TEXT SHOWN -
There is another medal, also belonging to another grandchild, the present writer. It was given to me by my grandmother Sara Neche Schrire nee Senderowitz. Sara was born in Beaconsfield, a town one-mile south of Kimberley, on 11 November 1893. She was the only one of seven children to survive (there is a whole row of little Senderowitz graves in the Jewish cemetery in Kimberley) and one of the first Jewish children to be born there[xx]. Her father Raphael Senderowitz rented a stand on Market Square, and opened a shop and a mill. He would buy mealies and mill them into flour which he sold around Kimberley and in the Transvaal. The family lived in a house next to the mill and had a stable for the horses that delivered the flour. They also kept chickens and cows. Raphael was highly respected for his ability, to the extent that the locals would come to him at election time to ask his advice on whom to vote for.

SUPPLIED RECORDS -

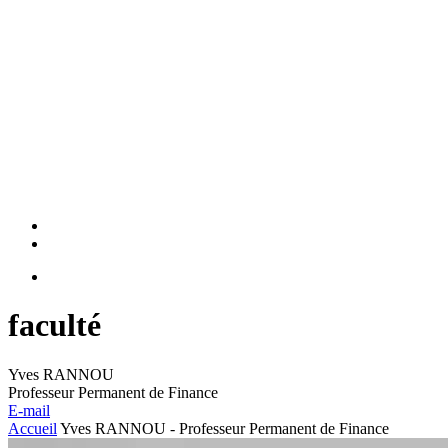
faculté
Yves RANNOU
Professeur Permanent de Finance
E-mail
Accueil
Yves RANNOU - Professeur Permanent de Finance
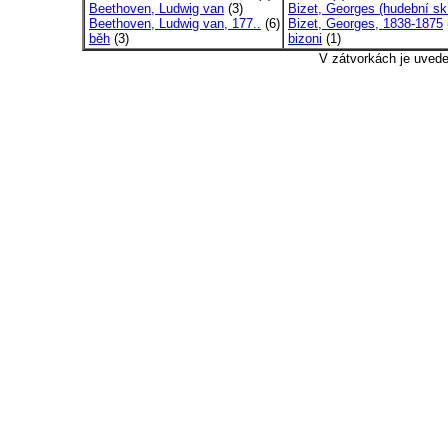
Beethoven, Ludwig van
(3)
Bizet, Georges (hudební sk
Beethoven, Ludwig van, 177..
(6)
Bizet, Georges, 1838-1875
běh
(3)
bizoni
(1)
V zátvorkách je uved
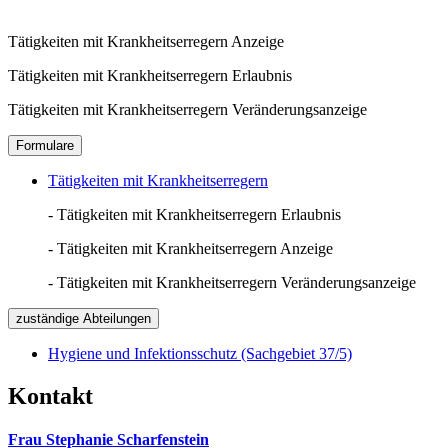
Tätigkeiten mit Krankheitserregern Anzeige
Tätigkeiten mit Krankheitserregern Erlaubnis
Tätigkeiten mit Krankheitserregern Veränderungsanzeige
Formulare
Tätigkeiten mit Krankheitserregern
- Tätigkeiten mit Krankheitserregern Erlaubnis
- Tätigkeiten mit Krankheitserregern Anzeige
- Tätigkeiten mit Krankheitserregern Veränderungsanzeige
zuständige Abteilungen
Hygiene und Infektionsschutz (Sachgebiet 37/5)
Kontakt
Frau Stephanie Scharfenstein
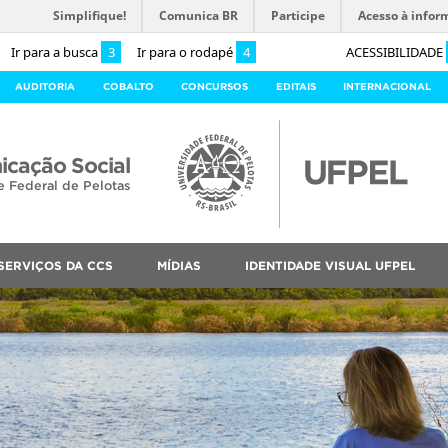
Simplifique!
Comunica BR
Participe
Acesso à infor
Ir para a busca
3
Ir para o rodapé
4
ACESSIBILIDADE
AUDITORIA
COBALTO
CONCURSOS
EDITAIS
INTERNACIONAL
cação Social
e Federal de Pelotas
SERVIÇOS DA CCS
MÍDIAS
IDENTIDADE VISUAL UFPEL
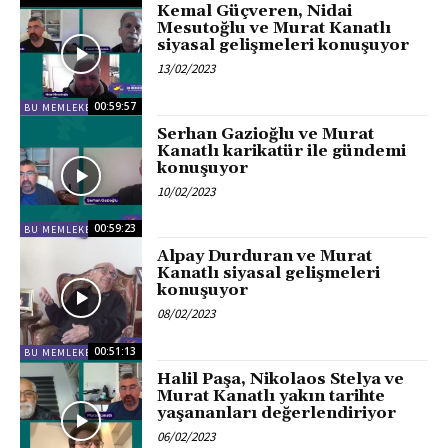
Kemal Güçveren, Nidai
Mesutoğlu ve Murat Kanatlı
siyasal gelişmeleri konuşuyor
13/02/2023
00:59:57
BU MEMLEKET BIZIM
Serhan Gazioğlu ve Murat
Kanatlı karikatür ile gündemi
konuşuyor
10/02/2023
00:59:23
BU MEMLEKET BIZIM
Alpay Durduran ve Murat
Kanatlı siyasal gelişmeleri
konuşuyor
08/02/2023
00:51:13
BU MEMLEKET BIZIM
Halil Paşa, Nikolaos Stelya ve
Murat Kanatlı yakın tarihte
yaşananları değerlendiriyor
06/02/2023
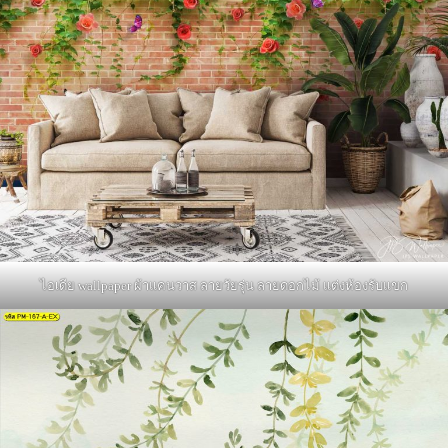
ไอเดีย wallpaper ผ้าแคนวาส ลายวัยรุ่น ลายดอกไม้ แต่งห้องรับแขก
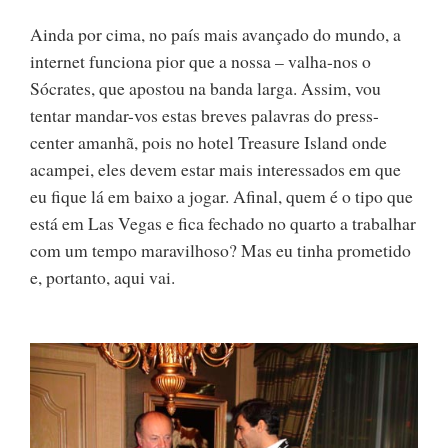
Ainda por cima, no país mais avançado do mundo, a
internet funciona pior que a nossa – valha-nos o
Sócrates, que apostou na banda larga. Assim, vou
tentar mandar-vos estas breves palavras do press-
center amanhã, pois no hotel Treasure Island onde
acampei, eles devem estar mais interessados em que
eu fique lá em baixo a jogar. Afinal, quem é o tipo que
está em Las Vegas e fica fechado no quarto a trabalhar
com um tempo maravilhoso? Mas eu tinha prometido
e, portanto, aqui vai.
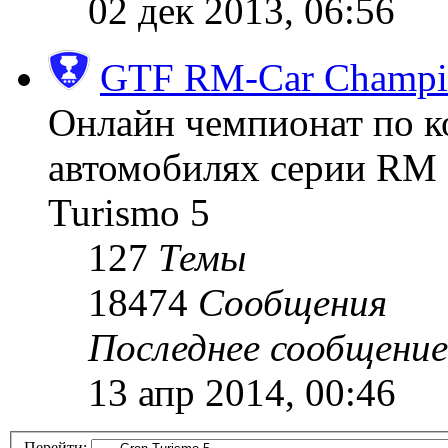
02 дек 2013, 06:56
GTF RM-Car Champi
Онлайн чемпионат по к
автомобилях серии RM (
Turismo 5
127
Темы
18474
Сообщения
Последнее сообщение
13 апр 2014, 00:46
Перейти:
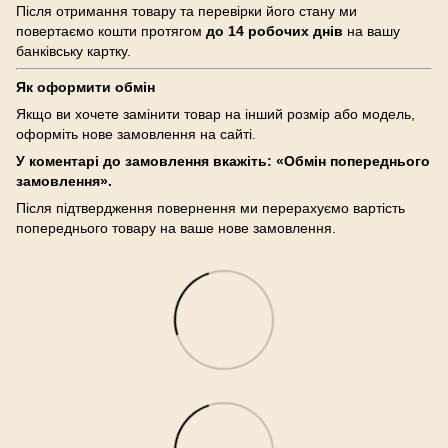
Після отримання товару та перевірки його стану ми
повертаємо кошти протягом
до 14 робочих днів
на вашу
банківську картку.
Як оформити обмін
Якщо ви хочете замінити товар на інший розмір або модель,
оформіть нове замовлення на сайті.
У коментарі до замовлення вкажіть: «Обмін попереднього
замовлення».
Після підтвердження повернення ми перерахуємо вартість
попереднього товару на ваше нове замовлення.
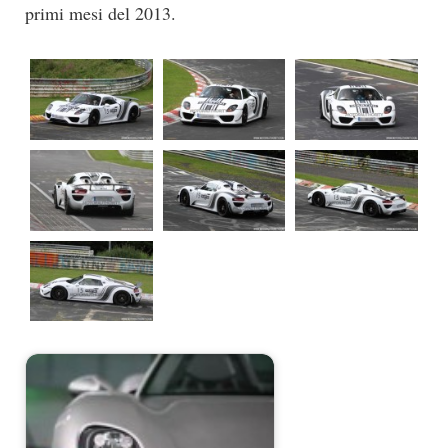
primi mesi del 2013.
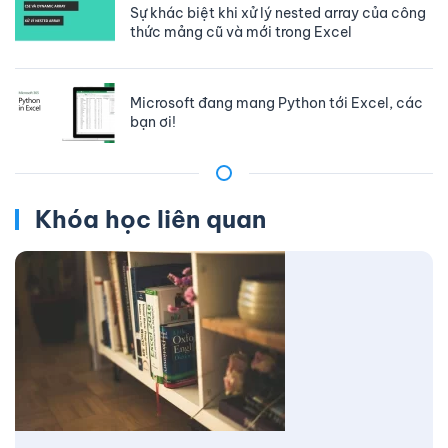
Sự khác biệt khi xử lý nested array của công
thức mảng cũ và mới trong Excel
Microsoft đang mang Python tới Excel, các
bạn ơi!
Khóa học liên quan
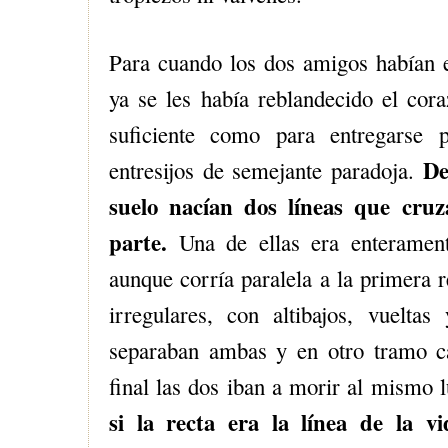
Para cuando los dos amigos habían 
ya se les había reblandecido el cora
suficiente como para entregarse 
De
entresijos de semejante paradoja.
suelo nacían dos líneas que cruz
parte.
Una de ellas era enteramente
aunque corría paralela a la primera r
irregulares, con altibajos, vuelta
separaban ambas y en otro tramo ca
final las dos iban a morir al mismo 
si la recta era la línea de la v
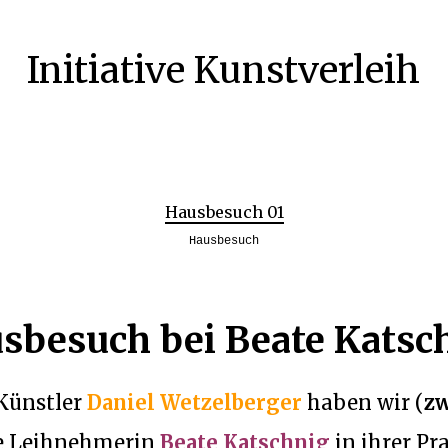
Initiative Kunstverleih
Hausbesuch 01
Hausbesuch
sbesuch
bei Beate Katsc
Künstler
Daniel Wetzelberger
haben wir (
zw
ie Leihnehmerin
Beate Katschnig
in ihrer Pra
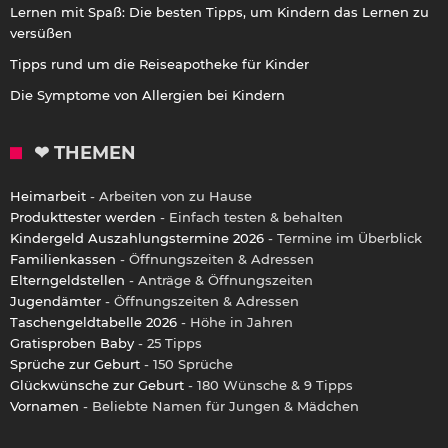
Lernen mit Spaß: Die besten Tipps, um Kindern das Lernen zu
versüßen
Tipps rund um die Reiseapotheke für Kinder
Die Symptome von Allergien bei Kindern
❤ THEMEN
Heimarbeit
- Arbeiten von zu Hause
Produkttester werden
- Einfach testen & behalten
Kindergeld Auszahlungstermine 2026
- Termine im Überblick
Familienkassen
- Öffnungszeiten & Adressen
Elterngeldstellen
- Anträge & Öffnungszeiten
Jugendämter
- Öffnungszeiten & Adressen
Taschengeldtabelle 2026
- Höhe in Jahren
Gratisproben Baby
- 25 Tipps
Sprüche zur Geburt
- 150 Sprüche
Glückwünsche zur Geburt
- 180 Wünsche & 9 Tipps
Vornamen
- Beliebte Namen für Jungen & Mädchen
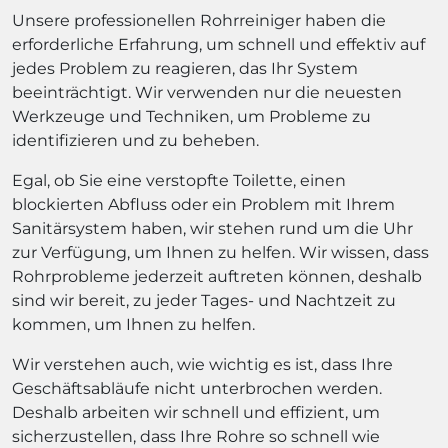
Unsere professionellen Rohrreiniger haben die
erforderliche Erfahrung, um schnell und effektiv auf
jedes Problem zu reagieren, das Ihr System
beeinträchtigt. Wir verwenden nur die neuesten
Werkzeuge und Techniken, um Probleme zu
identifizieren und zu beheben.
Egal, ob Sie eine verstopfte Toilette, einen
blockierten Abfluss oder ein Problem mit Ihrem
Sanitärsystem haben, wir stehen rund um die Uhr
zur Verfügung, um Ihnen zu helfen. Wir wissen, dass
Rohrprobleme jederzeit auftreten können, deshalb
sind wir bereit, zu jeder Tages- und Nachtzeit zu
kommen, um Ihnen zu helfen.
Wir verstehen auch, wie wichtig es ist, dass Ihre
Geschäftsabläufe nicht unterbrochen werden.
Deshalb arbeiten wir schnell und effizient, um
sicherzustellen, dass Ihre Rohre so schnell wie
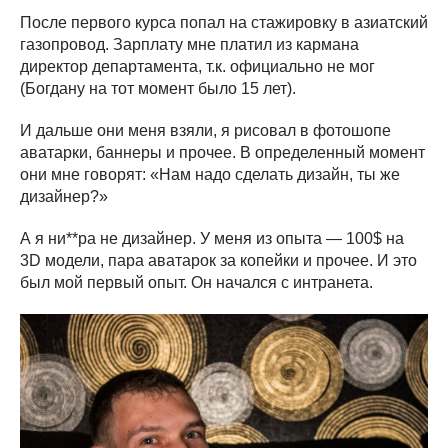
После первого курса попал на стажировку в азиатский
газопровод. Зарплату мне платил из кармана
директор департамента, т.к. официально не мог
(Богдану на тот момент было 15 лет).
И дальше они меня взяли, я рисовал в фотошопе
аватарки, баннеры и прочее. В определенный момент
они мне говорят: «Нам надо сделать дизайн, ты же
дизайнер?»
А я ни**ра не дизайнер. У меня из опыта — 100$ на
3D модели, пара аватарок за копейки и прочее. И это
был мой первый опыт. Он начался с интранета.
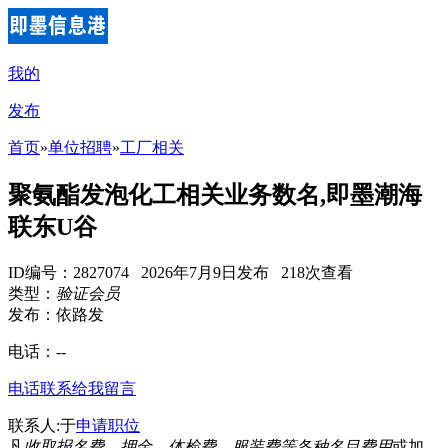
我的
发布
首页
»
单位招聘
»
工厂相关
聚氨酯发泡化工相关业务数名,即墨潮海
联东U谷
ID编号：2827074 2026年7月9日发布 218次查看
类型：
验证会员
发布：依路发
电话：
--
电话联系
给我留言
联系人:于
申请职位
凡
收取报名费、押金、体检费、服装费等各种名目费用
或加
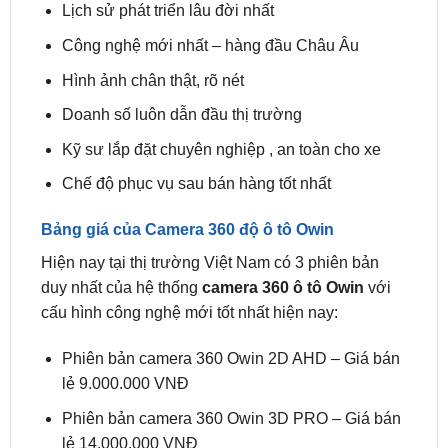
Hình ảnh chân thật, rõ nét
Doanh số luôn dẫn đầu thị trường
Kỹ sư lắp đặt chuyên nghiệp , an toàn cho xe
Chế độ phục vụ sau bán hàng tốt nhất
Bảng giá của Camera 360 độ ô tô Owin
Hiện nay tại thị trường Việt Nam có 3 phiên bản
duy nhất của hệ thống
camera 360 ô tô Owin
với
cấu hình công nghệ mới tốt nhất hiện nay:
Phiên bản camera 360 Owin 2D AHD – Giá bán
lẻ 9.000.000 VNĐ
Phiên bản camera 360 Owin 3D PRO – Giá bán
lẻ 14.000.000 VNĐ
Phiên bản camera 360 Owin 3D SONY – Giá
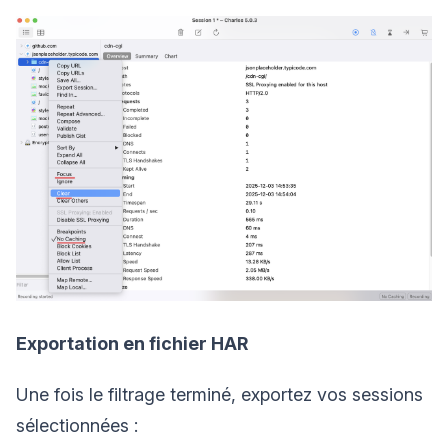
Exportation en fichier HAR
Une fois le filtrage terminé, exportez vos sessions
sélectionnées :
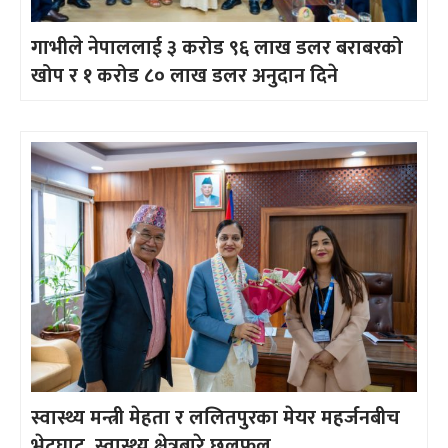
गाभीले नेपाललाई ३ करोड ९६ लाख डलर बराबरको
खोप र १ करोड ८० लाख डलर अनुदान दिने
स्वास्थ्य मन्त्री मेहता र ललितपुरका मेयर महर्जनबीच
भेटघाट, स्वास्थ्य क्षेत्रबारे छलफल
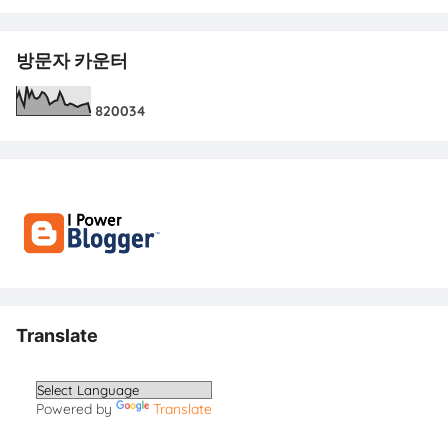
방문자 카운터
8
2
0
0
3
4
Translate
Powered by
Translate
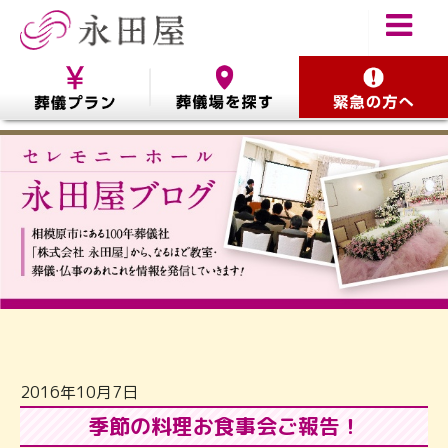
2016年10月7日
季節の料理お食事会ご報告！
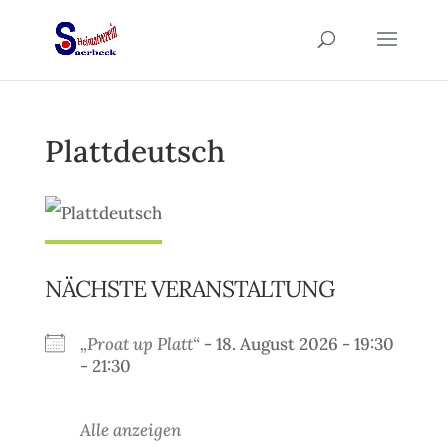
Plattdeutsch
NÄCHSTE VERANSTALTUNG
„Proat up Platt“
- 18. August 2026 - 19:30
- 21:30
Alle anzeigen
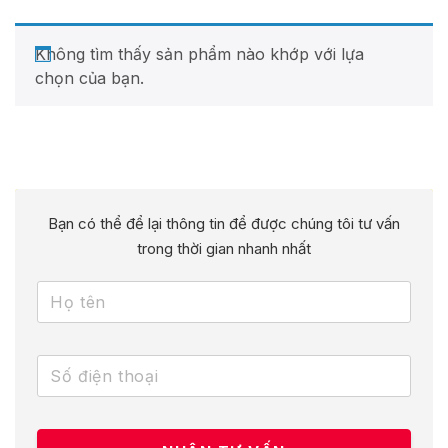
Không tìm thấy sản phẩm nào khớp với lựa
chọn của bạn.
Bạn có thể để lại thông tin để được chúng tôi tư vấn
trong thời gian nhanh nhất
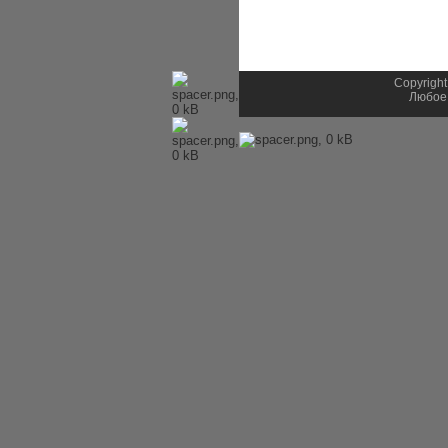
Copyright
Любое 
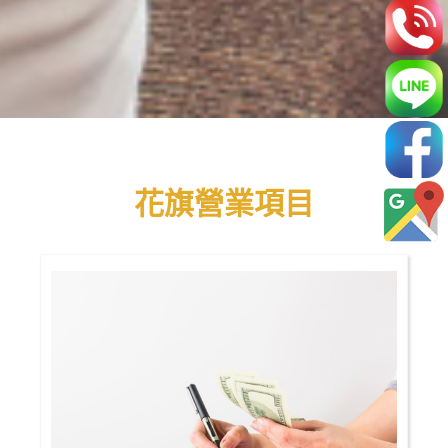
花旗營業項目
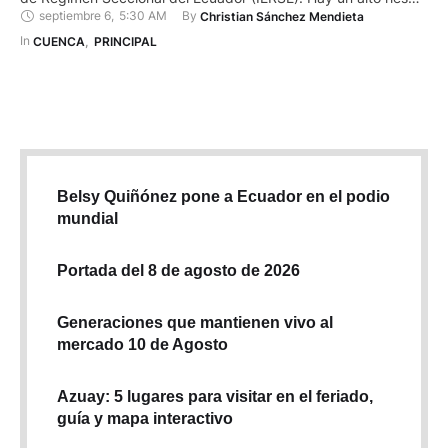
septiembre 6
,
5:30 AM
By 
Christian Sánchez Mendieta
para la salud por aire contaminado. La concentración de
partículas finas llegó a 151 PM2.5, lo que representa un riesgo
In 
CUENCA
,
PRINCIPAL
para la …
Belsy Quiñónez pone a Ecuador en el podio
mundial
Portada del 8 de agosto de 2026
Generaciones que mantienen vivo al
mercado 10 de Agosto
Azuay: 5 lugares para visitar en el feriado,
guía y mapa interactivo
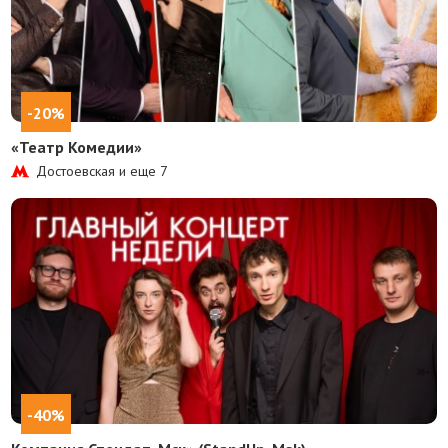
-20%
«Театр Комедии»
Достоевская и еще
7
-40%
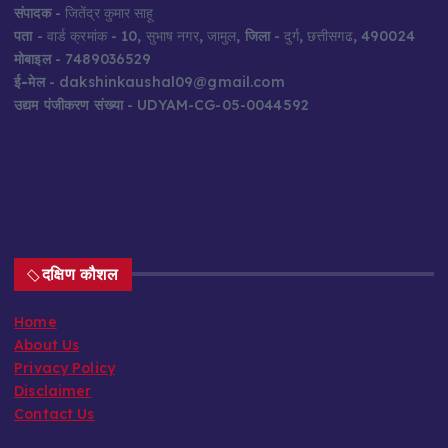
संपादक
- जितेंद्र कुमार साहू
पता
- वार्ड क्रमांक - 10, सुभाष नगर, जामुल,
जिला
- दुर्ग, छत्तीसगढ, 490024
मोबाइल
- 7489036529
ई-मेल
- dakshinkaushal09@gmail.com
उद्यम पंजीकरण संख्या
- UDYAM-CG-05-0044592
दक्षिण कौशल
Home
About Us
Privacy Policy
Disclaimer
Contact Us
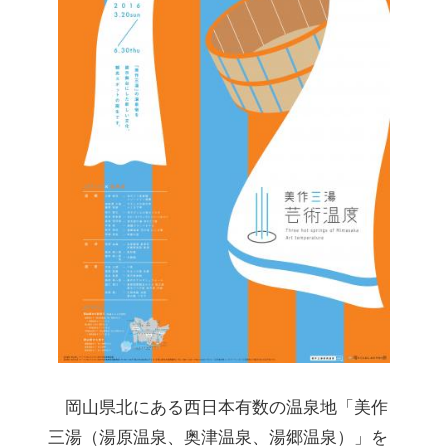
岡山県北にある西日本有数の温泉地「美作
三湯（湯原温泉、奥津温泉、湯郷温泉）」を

WORK TASK - Carry on the family history of Sara Senderowitz and her father's mill in Kimberley, starting right after its last sentence.

FINAL ANSWER -
When war broke out in 1899, Kimberley and Beaconsfield were besieged. Much to the indignation of its inhabitants Col Robert Kekewich, who commanded the garrison in Kimberley, had originally intended to exclude Beaconsfield in his plans for the defence of Kimberley. However, the Beaconsfield residents protested so strongly that he was forced to include the defence of Beaconsfield with his defence of Kimberley, although independently of the main defensive enclosure.[xxi]

The Senderowitz family decided to flee, loading their cart with their possessions and setting out for Kimberley. On the road, which was blocked with other refugees, they met up with relatives from the Barkly West river diamond diggings likewise fleeing into Kimberley and who were planning to stay with them. They decided to turn round and return home together.

The families survived on sacks of dried peas and beans from their shop. When I moved out of my house recently I sold two doorstops - shells from Boer cannon that my grandmother claimed had landed in their garden. When the shelling was bad, Rhodes ordered all the women and children to go down the mines for safety. Raphael refused to allow his wife and daughter to join the women and children sheltering in the mines, however, as he did not want them to associate with the women of ill repute who would be there.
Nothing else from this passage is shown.